Poor site selection caused Kripsy Kreme crash, Sumo Salad founder Luke Baylis says
And he says that while Australian consumers are generally shifting towards healthier take-away food options, he says the market for "fat, greasy food" remains large and it was Krispy Kreme's expansion strategy that led to its troubles, and not the healthiness of its food.
While the owners of Krispy Kreme Australia, who include rich list member John Kinghorn, are hoping to restructure the chain and bring it out of voluntary administration in the coming months, Baylis says a major rethink on strategy is required to give the chain a point of difference in the hyper-competitive Australian retail food sector.
"You really need to have a good point of difference," Baylis says.
"When they started out they had big donut factories in the suburbs, and they were selling their donuts by the box, which really gave that feeling that you'd just been to the factory and got the freshest donuts you could find."
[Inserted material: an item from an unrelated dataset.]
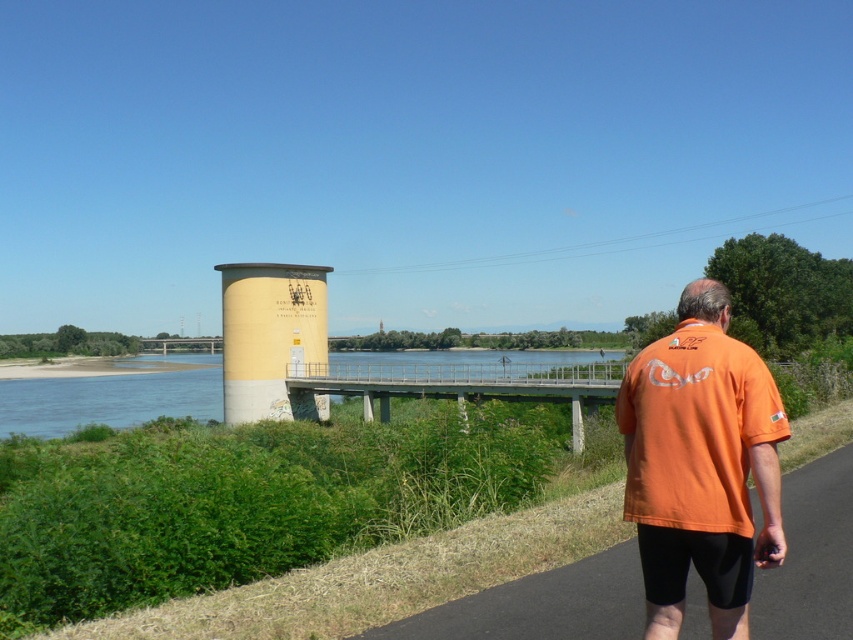
You are standing on the pathway and want to take a photo of the orange fabric shirt at right and the yellow concrete pillar at center. Which object should you focus on first to ensure both are in clear view?

You should focus on the orange fabric shirt at right first since it is closer to the viewer than the yellow concrete pillar at center. By focusing on the closer object, the pillar will also be in focus due to the depth of field.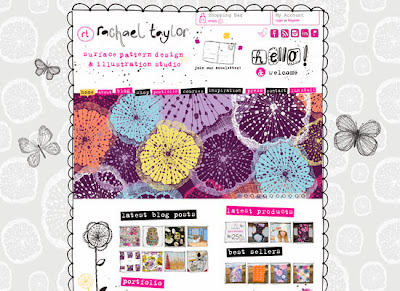
At what (x,y) coordinates should I click in order to perform the action: click on scalloped edging. Please return your answer as a coordinate pair (x, y). Image resolution: width=400 pixels, height=291 pixels. Looking at the image, I should click on tap(69, 205), tap(70, 163), tap(68, 50), tap(324, 43), tap(328, 115), tap(325, 187).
While Baylis says Krispy Kreme's original cult status was built on this straight-from-the-factory-to-you feel, the company's rapid expansion to 50 outlets saw it lose its novelty value.
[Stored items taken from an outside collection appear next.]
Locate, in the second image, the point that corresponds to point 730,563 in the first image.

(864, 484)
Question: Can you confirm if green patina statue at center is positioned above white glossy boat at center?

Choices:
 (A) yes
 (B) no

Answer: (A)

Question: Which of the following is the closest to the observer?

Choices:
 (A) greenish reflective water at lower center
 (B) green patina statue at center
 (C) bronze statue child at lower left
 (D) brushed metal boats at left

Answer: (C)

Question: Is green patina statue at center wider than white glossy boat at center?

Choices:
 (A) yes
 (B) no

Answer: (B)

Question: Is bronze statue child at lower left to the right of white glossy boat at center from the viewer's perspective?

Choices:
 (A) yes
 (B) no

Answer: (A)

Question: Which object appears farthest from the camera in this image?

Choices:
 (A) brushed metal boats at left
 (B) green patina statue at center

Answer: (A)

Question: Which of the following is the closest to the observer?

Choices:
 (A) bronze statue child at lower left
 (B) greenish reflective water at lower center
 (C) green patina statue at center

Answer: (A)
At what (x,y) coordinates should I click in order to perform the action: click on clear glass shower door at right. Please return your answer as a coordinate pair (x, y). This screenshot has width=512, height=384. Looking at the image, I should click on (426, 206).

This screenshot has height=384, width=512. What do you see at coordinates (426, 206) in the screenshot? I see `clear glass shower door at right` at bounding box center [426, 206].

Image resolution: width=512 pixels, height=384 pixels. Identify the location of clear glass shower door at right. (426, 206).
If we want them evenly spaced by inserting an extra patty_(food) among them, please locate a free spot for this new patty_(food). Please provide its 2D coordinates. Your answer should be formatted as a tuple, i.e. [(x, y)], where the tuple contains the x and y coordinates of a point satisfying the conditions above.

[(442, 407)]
"We were sitting back in 2003 and saying, this is an amazing business. But once they decided to expand and they weren't overly clever in the way the expanded, in terms of their site selection and the positioning of their stores, they started to struggle."
Baylis is blunt about what would have worked best for Krispy Kreme.
"In lower socio-economic demographics, their product would have had more appeal. People generally aren't as health conscious in those areas, according to our research."
Instead, many of the new Krispy Kreme outlets were located within the food courts of major shopping centres, were rents are high and consumers can immediately compare retail offerings.
"There has been a huge shift in the way consumers are viewing food," Baylis says.
"There is still a big market for fat, greasy food, however consumers are frequenting those places less and less. And when consumers do go to their places, they want something different."
Krispy Kreme's decision to focus on donuts and not include a strong fresh coffee offering with its products may have also hurt the company's chances in Australia.
Baylis says Sumo Salad is performing well in what remain reasonably difficult economic conditions. He says revenue for 2009-10 was up $8 million on this previous year, which takes the chain's total revenue to about $50 million. Sumo expects similar growth in the current financial year.
"It's a bit hard in the shopping centres. There is not as many people going to the shopping centres and the retail spend is a bit down due to the interest rate hikes."
What Baylis is concentrating on most at present – and what he says any retailer should monitor very carefully – is picking the right sites.
"Krispy Kreme needed to look at each site on an individual case basis, and make sure every site is profitable, and not just look at the consolidated group picture."
"That's what you learn particularly when you are franchised – you are very careful with the sites you select and the profitability of those sites."